Benedikt XVI.: Mein wesentlicher Beitrag kann nur das Gebet sein, und mit meinem Gebet werde ich den anglikanischen Bischöfen, die in der Lambeth Conference zusammenkommen, sehr nahe stehen. Wir können und dürfen nicht unmittelbar in ihre Diskussionen eingreifen, wir achten ihre Verantwortung, und unser Wunsch ist, daß Schismen oder neue Brüche vermieden werden können und eine Lösung in Verantwortung gegenüber unserer Zeit, aber auch in Treue zum Evangelium gefunden wird. Diese beiden Dinge müssen zusammengehen.

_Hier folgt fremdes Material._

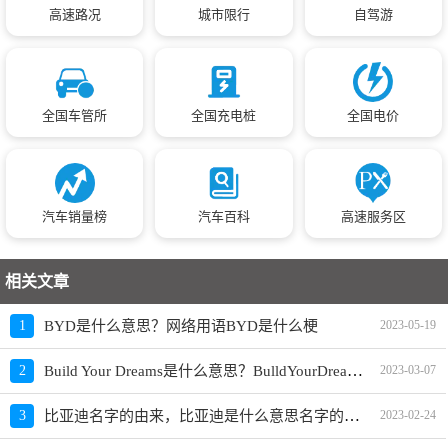
高速路况
城市限行
自驾游
全国车管所
全国充电桩
全国电价
汽车销量榜
汽车百科
高速服务区
相关文章
1
BYD是什么意思？网络用语BYD是什么梗
2023-05-19
Build Your Dreams是什么意思？BulldYourDreams 含义是啥
2
2023-03-07
比亚迪名字的由来，比亚迪是什么意思名字的含义
3
2023-02-24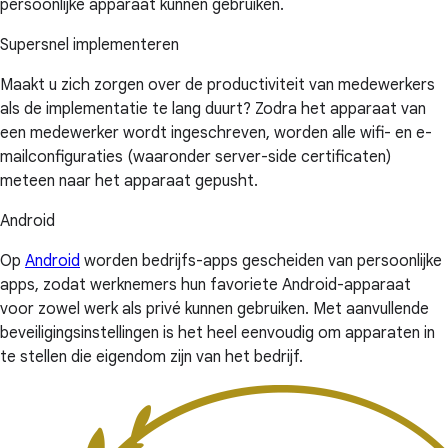
persoonlijke apparaat kunnen gebruiken.
Supersnel implementeren
Maakt u zich zorgen over de productiviteit van medewerkers
als de implementatie te lang duurt? Zodra het apparaat van
een medewerker wordt ingeschreven, worden alle wifi- en e-
mailconfiguraties (waaronder server-side certificaten)
meteen naar het apparaat gepusht.
Android
Op
Android
worden bedrijfs-apps gescheiden van persoonlijke
apps, zodat werknemers hun favoriete Android-apparaat
voor zowel werk als privé kunnen gebruiken. Met aanvullende
beveiligingsinstellingen is het heel eenvoudig om apparaten in
te stellen die eigendom zijn van het bedrijf.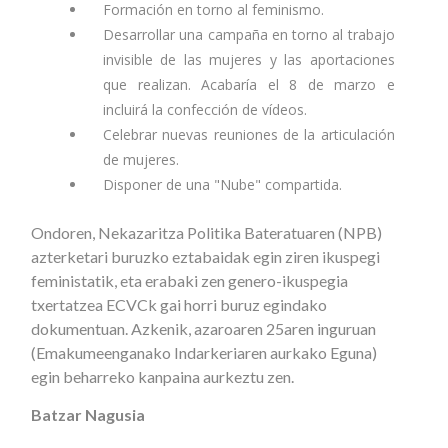
Formación en torno al feminismo.
Desarrollar una campaña en torno al trabajo
invisible de las mujeres y las aportaciones
que realizan. Acabaría el 8 de marzo e
incluirá la confección de vídeos.
Celebrar nuevas reuniones de la articulación
de mujeres.
Disponer de una "Nube" compartida.
Ondoren, Nekazaritza Politika Bateratuaren (NPB)
azterketari buruzko eztabaidak egin ziren ikuspegi
feministatik, eta erabaki zen genero-ikuspegia
txertatzea ECVCk gai horri buruz egindako
dokumentuan. Azkenik, azaroaren 25aren inguruan
(Emakumeenganako Indarkeriaren aurkako Eguna)
egin beharreko kanpaina aurkeztu zen.
Batzar Nagusia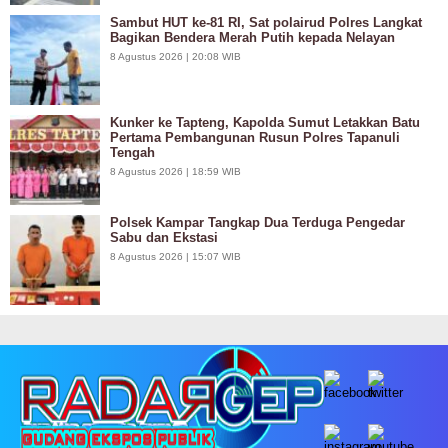
Sambut HUT ke-81 RI, Sat polairud Polres Langkat
Bagikan Bendera Merah Putih kepada Nelayan
8 Agustus 2026 | 20:08 WIB
Kunker ke Tapteng, Kapolda Sumut Letakkan Batu
Pertama Pembangunan Rusun Polres Tapanuli
Tengah
8 Agustus 2026 | 18:59 WIB
Polsek Kampar Tangkap Dua Terduga Pengedar
Sabu dan Ekstasi
8 Agustus 2026 | 15:07 WIB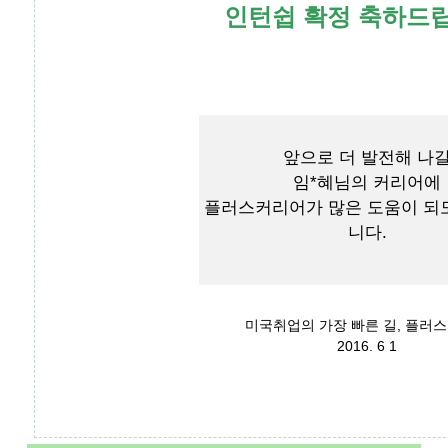
인턴쉽 확정 축하드
앞으로 더 발전해 나
임*혜님의 커리어에
플러스커리어가 많은 도움이 되
니다.
미국취업의 가장 빠른 길, 플러
2016. 6 1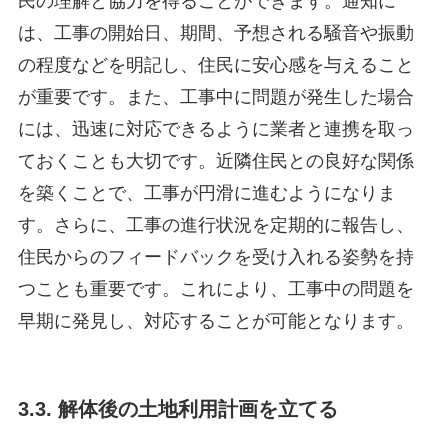
民の理解と協力を得ることができます。通知に
は、工事の開始日、期間、予想される騒音や振動
の程度などを明記し、住民に安心感を与えること
が重要です。また、工事中に問題が発生した場合
には、迅速に対応できるように業者と連携を取っ
ておくことも大切です。近隣住民との良好な関係
を築くことで、工事が円滑に進むようになりま
す。さらに、工事の進行状況を定期的に報告し、
住民からのフィードバックを受け入れる姿勢を持
つことも重要です。これにより、工事中の問題を
早期に発見し、対応することが可能となります。
3.3. 解体後の土地利用計画を立てる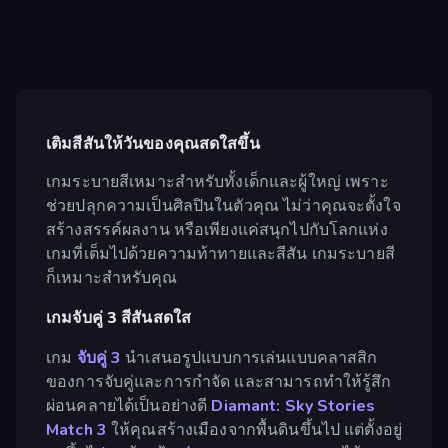
เติมสีสันให้วันของคุณสดใสขึ้น
เกมระบายสีเหมาะสำหรับทั้งเด็กและผู้ใหญ่ เพราะ
ช่วยปลุกความเป็นศิลปินในตัวคุณ ไม่ว่าคุณจะตั้งใจ
สร้างสรรค์ผลงาน หรือเพียงแค่สนุกไปกับโลกแห่ง
เกมที่เต็มไปด้วยความท้าทายและสีสัน เกมระบายสี
ก็เหมาะสำหรับคุณ
เกมจับคู่ 3 สีสันสดใส
เกม
จับคู่ 3
นำเสนอรูปแบบการเล่นแบบคลาสสิก
ของการจับคู่และการกำจัด และสามารถทำให้รู้สึก
ผ่อนคลายได้เป็นอย่างดี
Diamant: Sky Stories
Match 3
ให้คุณสร้างเมืองจากพื้นดินขึ้นไป แต่ตั้งอยู่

Das Christentum ist immer in der Gegenwart und lebt in dieser Welt, zu einer bestimmten Zeit, es macht jedoch in dieser Zeit die Botschaft Jesu Christi gegenwärtig und bietet somit einen wahren Beitrag für diese Zeit nur dann, wenn es in reifer Weise treu ist, in kreativer Weise, aber in Treue zur Botschaft Christi. Hoffen wir, und ich persönlich bete dafür, daß sie gemeinsam den Weg des Evangeliums in unserem Heute finden. Das ist mein Wunsch für den Erzbischof von Canterbury: daß die Anglikanische Gemeinschaft, in Gemeinschaft mit dem Evangelium Christi und im Wort des Herrn, die Antworten auf die aktuellen Herausforderungen finde.


P. Lombardi: Eure Heiligkeit, wir danken Ihnen vielmals für diesen Beitrag, für das Gespräch und für die Antworten, die Sie uns gegeben haben. Wir wünschen Ihnen erneut alles Gute für diese lange Reise, in der Hoffnung, daß sie wirklich alle Früchte bringe, die Sie sich erwarten. Wir werden versuchen, mit Ihnen zusammenzuarbeiten, um Ihre Botschaft bekannt zu machen, um sie auf die beste Weise weiterzugeben. Danke.